** Your goal **
When a line of the records below contains the string "Leila", copy that whole line.

** Dataset items **
# # # #

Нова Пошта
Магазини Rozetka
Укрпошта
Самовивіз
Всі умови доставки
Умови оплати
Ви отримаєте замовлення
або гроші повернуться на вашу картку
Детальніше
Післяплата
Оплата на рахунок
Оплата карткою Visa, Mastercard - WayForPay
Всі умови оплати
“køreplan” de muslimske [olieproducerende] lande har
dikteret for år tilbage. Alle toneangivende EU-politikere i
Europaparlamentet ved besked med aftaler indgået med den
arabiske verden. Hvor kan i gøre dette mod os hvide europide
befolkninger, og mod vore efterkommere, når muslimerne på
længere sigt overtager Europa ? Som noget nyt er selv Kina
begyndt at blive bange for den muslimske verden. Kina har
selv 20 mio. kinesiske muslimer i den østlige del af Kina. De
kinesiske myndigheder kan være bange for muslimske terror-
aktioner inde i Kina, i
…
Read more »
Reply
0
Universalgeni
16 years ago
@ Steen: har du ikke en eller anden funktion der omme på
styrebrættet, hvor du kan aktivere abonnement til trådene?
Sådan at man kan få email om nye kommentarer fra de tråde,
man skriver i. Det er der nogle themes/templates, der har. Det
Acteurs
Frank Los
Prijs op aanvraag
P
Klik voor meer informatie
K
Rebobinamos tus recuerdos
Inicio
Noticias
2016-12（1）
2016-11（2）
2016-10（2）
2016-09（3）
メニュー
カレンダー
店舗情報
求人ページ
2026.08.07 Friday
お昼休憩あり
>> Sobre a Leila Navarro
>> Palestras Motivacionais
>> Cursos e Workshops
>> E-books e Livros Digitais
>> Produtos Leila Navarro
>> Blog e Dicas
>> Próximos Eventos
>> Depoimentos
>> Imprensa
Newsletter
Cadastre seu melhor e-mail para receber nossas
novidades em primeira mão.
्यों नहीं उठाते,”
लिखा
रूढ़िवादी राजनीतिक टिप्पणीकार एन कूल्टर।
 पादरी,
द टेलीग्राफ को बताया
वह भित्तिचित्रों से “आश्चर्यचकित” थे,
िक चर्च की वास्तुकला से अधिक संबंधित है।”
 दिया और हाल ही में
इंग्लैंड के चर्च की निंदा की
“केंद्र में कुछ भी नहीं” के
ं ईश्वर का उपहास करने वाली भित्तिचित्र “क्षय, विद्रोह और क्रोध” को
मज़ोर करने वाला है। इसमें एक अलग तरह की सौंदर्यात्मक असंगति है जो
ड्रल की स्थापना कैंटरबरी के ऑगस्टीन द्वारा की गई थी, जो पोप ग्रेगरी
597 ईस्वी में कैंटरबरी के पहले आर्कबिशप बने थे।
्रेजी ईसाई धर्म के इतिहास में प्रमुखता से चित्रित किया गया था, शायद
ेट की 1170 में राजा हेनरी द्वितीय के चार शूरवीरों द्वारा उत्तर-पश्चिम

# # # #

** Exercise answer **
>> Sobre a Leila Navarro
>> Produtos Leila Navarro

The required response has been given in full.